At a local coffee shop, a woman tells Dalton she likes the Conservatives fiscally, but is worried the party is not putting enough emphasis on climate change. Dalton tells her the Conservatives do not like the Liberals’ “expensive” carbon tax, and are proposing alternatives such as supporting green technology companies and introducing a transportation tax credit designed to get more people into transit such as the West Coast Express — although the voter rightly pointed out that the B.C. carbon tax is provincial legislation, not federal.
At the next table over, Jill Dowsett and Helen Heemskerk, who are torn between supporting the Conservatives or Liberals, say that health care is their greatest concern. Dalton tells them the improvements he made in the riding while a provincial politician, and promises to advocate for the area if elected to Ottawa.
NDP candidate John Mogk, a mental illness and addictions health care worker entering politics for the first time, agreed the key issue locally is affordability. “It’s hard to get by even with a good job, with the cost of transit, the cost of taxes, the cost of medical problems, the cost of childcare,” he said.

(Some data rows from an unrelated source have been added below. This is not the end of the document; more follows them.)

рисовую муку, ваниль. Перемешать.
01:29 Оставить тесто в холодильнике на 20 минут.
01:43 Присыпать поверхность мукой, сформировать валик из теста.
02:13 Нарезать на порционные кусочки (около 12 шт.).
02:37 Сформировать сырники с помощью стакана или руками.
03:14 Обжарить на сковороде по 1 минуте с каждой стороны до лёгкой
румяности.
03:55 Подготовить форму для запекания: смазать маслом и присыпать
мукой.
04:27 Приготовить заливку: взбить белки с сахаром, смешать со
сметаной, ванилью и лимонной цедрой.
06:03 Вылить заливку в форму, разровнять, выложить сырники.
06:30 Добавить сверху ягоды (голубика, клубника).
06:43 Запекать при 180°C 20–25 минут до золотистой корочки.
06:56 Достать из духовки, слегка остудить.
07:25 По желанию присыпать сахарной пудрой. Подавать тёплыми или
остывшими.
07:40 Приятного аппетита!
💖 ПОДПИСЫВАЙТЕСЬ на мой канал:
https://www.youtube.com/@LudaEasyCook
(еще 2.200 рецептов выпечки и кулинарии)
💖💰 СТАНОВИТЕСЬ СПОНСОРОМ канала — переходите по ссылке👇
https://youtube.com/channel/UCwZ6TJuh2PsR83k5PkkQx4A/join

He tells voters the NDP platform promises improvements to pharmacare, other health care services, transit costs, childcare fees, and post-secondary tuition. He is the underdog, but uses that to his advantage.
“I’ve been hearing a lot of people don’t like politicians and are sick of politicians, and I am able to tell them I’ve only been a politician for two or three weeks. It’s refreshing,” he laughs.
Among the other candidates in the riding are Ariane Jaschke for the Green’s, Bryton Cherrier for the People’s Party of Canada (PPC), and independent Steve Ranta.
Telford, the political scientist, sees these three ridings north of the Fraser River as a two-way races, but said the NDP and the PPC could play spoiler roles if they siphon off votes from the Liberals or Conservatives.
“The political culture here is pretty conservative. There’s a strong Christian, evangelical population,” said Telford. “They are more solidly middle class and the Conservative policies are pitched right to that demographic.”
The Liberals can run on leader Justin Trudeau’s economic record and the success of his Canada Child Benefit lifting many families out of poverty, but those issues may not necessarily be appreciated by voters, Telford said.
“The rest of the Trudeau pitch around environmental issues, diversity issues, equity issues, might not resonate as strongly in those ridings as it would in downtown Vancouver,” he added.